— YOUR ASSIGNMENT —
This task calls for copying each line below that contains "lines".
--- INFORMATION SUPPLIED Enclosed Below ---
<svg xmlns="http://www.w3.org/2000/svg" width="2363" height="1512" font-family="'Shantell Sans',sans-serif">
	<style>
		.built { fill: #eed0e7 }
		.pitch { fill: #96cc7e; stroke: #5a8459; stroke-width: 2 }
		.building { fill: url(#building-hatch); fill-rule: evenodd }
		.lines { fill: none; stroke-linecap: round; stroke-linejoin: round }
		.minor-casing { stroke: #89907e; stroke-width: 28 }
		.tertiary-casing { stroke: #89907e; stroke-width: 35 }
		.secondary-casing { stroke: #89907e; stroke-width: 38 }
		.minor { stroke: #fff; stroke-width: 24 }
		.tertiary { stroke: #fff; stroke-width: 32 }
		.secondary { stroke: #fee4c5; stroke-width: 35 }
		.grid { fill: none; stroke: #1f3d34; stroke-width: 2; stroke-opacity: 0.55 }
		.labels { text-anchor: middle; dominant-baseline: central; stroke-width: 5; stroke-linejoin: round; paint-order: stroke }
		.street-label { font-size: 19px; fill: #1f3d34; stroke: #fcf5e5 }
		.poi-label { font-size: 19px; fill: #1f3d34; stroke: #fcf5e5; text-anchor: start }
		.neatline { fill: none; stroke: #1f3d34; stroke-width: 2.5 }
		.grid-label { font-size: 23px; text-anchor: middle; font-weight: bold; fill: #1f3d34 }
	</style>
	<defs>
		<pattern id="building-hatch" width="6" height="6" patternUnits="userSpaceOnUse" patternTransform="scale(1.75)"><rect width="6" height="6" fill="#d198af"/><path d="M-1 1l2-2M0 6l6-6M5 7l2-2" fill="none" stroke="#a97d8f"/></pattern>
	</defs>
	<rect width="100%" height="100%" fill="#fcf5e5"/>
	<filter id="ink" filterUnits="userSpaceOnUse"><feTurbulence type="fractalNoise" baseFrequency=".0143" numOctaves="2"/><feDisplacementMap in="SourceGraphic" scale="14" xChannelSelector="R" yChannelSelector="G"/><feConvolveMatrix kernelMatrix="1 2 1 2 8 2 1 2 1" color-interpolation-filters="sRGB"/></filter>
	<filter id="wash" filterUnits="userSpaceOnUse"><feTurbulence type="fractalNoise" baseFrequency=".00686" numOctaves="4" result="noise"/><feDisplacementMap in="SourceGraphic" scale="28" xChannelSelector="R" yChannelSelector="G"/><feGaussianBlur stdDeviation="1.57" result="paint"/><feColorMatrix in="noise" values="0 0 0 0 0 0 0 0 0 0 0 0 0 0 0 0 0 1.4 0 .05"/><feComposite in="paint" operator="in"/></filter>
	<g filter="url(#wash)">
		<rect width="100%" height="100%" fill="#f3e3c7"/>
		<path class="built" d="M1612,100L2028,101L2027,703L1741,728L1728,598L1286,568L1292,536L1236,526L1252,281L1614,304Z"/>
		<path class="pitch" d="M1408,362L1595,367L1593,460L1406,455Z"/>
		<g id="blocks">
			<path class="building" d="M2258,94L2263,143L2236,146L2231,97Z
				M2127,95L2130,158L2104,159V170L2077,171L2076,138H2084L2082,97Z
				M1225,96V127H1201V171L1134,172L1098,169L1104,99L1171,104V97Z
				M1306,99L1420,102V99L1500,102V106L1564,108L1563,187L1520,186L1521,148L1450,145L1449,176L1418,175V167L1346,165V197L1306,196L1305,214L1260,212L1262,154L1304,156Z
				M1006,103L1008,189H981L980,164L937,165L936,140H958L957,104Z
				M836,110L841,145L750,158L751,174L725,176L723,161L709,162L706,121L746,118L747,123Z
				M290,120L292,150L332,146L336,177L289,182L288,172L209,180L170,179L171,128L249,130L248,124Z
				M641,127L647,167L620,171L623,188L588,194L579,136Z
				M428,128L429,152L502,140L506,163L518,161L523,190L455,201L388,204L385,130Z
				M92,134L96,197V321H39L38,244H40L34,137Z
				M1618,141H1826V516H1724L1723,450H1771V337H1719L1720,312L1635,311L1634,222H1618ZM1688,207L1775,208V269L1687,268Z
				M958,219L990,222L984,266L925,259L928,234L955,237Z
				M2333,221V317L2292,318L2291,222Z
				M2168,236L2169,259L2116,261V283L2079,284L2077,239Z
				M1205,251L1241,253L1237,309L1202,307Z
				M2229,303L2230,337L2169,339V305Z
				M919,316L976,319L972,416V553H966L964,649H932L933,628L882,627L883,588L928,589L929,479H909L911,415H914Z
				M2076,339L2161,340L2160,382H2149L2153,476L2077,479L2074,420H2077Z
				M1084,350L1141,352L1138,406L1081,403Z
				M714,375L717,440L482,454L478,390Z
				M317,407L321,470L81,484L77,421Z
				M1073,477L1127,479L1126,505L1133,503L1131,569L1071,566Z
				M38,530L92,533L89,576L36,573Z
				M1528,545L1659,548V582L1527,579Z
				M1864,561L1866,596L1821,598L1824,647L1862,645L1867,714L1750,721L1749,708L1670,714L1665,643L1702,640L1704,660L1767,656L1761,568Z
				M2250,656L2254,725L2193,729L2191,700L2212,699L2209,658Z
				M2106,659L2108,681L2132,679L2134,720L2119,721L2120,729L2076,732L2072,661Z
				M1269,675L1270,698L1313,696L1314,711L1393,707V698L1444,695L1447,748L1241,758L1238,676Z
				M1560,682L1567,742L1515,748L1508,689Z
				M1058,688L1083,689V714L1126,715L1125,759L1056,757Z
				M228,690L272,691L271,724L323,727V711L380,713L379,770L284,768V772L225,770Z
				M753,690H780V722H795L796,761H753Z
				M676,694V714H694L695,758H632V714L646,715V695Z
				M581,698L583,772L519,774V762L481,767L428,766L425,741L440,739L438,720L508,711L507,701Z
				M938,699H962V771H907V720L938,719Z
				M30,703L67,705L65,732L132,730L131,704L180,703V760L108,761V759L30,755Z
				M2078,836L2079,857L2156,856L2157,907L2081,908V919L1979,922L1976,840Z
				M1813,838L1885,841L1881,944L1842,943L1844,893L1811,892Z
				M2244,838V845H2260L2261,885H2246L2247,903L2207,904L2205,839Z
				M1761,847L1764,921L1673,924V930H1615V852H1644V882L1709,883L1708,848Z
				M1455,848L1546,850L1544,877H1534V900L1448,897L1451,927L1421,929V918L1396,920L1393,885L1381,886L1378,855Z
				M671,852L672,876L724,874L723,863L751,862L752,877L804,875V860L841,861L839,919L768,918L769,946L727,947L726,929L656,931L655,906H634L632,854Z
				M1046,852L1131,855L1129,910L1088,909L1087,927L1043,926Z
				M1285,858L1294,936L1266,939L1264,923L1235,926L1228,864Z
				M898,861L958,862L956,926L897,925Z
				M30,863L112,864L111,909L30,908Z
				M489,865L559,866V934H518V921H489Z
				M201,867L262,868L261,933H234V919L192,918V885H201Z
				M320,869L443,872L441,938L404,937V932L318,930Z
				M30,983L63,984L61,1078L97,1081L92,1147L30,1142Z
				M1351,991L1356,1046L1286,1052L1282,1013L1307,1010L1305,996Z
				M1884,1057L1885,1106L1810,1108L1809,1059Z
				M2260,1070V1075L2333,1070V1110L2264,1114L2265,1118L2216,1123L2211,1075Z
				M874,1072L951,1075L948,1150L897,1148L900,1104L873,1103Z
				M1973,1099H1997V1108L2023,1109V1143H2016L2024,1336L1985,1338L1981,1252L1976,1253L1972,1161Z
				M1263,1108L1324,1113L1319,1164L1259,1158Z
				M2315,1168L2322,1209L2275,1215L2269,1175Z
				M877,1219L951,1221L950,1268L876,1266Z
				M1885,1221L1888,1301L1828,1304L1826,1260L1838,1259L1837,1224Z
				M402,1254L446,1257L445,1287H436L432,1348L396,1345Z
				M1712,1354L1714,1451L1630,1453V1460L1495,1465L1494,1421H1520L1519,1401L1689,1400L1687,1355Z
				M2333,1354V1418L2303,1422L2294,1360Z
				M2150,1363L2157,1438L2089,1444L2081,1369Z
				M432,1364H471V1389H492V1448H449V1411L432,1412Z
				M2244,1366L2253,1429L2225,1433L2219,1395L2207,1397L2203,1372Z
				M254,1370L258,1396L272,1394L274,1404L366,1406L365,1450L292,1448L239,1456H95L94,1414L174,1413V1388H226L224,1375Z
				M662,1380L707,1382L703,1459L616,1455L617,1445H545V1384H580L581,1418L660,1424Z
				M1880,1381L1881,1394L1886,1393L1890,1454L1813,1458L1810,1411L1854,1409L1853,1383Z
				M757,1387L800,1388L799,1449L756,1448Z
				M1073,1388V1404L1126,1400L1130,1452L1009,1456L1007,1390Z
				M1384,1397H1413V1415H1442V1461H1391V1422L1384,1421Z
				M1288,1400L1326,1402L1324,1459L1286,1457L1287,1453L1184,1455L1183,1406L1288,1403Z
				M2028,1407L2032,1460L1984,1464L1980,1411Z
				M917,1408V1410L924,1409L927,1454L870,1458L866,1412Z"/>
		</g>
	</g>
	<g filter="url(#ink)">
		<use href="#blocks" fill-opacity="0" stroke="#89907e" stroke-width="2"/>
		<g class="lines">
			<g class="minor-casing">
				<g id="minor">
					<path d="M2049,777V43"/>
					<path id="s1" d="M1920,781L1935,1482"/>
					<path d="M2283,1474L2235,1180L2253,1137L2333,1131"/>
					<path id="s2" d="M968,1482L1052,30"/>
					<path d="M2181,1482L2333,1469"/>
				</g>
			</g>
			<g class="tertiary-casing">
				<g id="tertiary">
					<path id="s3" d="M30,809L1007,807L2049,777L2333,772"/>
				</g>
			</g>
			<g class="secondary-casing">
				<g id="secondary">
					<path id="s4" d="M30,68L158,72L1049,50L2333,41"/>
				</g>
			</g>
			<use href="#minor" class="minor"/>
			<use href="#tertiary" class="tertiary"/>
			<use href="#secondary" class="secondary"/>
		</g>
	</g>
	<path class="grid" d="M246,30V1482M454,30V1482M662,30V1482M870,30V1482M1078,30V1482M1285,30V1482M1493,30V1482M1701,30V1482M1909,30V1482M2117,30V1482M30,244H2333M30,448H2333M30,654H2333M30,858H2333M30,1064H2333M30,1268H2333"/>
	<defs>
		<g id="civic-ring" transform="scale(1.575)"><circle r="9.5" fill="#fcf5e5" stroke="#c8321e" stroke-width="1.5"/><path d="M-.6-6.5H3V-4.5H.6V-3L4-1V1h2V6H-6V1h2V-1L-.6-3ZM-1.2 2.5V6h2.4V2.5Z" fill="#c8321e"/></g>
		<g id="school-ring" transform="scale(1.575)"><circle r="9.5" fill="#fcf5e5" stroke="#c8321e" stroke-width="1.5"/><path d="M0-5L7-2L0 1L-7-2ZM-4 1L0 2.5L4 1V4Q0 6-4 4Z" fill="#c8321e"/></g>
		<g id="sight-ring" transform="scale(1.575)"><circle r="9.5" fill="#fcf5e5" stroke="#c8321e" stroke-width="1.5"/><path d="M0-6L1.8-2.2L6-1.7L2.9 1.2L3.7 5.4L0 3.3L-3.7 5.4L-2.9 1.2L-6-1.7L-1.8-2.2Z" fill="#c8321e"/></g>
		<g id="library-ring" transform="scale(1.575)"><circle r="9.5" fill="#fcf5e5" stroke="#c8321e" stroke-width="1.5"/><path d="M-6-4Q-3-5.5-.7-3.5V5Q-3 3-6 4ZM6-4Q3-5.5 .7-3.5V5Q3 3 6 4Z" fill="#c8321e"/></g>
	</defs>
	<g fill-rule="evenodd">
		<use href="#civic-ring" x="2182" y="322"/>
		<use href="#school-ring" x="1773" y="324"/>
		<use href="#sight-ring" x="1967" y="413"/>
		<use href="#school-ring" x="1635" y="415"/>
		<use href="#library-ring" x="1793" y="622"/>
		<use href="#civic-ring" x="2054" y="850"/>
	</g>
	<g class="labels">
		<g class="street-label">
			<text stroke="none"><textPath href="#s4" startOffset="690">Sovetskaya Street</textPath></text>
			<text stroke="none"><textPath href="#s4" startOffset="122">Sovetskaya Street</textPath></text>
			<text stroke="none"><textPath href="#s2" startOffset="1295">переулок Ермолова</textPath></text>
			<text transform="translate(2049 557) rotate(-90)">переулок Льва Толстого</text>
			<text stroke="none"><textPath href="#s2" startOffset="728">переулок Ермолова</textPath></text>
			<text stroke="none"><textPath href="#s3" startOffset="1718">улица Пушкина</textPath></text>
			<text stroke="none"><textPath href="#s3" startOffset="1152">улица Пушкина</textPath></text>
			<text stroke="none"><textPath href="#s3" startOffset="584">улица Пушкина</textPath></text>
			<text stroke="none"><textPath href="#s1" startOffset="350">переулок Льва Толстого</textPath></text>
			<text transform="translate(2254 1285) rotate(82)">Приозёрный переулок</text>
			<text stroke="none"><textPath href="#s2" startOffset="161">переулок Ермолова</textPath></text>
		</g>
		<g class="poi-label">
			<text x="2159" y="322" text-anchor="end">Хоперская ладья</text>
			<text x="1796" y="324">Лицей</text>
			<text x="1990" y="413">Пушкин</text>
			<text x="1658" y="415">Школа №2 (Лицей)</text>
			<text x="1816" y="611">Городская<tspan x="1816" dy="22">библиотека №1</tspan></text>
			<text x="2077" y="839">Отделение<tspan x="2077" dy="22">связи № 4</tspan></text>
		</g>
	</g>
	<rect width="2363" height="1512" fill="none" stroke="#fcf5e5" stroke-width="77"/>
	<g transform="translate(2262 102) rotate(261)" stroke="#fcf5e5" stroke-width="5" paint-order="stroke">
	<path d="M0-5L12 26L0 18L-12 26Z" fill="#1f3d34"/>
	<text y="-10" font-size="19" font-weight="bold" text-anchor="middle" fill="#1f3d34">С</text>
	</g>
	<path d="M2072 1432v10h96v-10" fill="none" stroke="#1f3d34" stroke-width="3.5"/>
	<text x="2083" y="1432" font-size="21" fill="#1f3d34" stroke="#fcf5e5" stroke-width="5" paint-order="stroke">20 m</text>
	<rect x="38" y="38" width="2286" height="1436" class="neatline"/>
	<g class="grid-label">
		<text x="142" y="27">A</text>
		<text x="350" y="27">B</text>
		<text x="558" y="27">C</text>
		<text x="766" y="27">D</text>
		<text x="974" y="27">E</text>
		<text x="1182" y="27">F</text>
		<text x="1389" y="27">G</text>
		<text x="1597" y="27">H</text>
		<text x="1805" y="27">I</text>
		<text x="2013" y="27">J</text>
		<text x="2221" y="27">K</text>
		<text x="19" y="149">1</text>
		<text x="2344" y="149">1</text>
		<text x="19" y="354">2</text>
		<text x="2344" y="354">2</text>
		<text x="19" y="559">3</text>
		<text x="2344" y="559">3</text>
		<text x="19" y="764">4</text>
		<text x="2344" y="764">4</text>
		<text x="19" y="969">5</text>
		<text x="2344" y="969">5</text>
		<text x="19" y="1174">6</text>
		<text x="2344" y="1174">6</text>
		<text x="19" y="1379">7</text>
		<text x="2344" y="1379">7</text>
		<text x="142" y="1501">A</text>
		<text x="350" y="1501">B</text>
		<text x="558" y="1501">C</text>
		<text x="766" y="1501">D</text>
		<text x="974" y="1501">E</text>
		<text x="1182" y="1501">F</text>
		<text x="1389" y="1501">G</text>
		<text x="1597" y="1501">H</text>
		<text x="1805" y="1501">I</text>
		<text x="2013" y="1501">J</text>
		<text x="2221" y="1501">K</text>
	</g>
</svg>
--- End of Enclosed INFORMATION SUPPLIED ---
— EXERCISE RESULT —
		.lines { fill: none; stroke-linecap: round; stroke-linejoin: round }
		<g class="lines">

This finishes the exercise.